Nelson called the decision embarrassing to the university and insulting to Fox and the two PLNU alumni who arranged Fox’s appearance.

“I am dumbfounded by how irrational this is,” he said.

The former president could not be reached for comment.

Fox, who was president of Mexico from 2000 to 2006, has only recently been speaking publicly about legalization.

“We should consider legalizing the production, distribution and sale of drugs,” he wrote on his blog in August. “Radical prohibition strategies have never worked. Legalizing in this sense does not mean drugs are good and don’t harm those who consume them. Rather we should look at it as a strategy to strike at and break the economic structure that allows gangs to generate huge profits in their trade, which feeds corruption and increases their areas of power.”

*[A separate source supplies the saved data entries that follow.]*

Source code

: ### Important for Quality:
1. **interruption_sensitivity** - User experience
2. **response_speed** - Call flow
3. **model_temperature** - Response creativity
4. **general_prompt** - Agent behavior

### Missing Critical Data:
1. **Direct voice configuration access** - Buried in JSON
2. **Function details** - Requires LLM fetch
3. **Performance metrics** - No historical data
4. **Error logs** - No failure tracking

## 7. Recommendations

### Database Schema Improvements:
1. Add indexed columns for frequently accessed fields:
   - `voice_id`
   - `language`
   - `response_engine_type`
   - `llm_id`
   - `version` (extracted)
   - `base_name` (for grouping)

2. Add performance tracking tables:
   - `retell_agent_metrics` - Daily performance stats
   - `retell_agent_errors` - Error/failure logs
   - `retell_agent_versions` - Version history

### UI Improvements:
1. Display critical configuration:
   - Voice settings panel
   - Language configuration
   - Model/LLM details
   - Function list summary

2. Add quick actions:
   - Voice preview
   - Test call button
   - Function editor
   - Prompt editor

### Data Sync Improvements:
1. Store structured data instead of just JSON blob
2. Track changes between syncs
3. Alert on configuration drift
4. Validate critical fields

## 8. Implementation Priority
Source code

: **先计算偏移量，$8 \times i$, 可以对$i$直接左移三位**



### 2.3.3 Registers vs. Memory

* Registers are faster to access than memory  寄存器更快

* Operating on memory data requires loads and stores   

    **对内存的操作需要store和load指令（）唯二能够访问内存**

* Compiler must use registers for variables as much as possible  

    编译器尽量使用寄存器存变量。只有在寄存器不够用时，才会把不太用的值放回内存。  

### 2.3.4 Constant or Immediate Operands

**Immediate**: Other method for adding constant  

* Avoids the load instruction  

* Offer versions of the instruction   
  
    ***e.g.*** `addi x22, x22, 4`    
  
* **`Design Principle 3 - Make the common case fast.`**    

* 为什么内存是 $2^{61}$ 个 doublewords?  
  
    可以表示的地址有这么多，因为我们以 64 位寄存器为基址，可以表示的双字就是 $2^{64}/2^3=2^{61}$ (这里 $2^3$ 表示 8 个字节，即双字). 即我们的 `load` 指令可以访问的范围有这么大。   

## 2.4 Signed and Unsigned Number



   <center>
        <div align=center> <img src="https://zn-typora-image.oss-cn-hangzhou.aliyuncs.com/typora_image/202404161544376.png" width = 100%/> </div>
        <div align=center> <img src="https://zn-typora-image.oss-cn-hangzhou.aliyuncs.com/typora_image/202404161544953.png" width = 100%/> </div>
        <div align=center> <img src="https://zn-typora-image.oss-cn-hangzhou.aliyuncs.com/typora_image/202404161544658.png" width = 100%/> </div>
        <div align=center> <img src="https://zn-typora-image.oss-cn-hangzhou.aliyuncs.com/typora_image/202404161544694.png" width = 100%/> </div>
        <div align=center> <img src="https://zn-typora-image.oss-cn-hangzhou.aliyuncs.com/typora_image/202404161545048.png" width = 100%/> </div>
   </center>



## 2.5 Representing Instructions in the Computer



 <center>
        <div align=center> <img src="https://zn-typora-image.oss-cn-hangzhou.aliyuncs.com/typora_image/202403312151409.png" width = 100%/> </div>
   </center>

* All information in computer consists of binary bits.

Fox’s appearance was arranged by Marshela Salgado and her father, Jonathan Salgado, both of whom are PLNU graduates. Jonathan Salgado and his wife live in Mexico and have long-standing ties to Fox.

“I think it’s ridiculous that they say they just ‘considered’ the event,” Marshela Salgado said. “We started planning it in the fall of last year. It was all planned. Then Point Loma stated that they would no longer be able to host the event.”

E-mails between Watkins and Fox’s assistant, reviewed by the Union-Tribune, support Salgado’s and Nelson’s assertion that a firm invitation had been extended.

“Our invitation includes a radio interview, a taped television interview, as well as newspaper and television news coverage in San Diego and Tijuana. Finally, it would be a highlight for our students to hear President Fox speak in our chapel service,” reads one sent by Watkins on Sept. 25. The same e-mail also offers a $20,000 honorarium.

When the university canceled the event, Marshela Salgado said, “I was just left scrounging. I was just knocking on doors until the (University of San Diego) Trans-Border Institute agreed to host his speech and we picked up the pieces.”

Fox is now scheduled to speak at 4 p.m. April 7 in the Joan B. Kroc theatre on the USD campus.

“We were approached by Marshela and we just determined that we would be happy to provide a venue for his perspective on U.S.-Mexico relations,” said Charles Pope, assistant director of the Trans-Border Institute at USD.

A Feb. 10 letter from PLNU President Bob Brower to Fox also indicates a formal agreement. The letter does not explicitly say that the university decided against having him on campus and is vague about the reasons for the shift to USD.

“There has been a slight change to the visit that we hope is agreeable to you,” it reads. “Complications at our university have made it necessary to move your appearance to the University of San Diego, which is just a few miles from our campus.”

Marshela Salgado, vice president of communications for Reality Changers, a San Diego nonprofit that helps inner-city youth to be the first in their families to attend college, said any suggestion that PLNU was involved in finding the new venue is false.

Still, she is not vindictive toward her alma mater.

“Even though my father and I are incredibly disappointed with Point Loma, to say the least,” she said, “we don’t want to hurt Point Loma.”

USD, meanwhile, is glad to have landed the former president.

“If he wants to talk about legalization and drug violence, then that’s something we’re open to,” said Pope. “We’re happy to have the opportunity to host Fox, regardless of what happened with our colleagues at Point Loma.”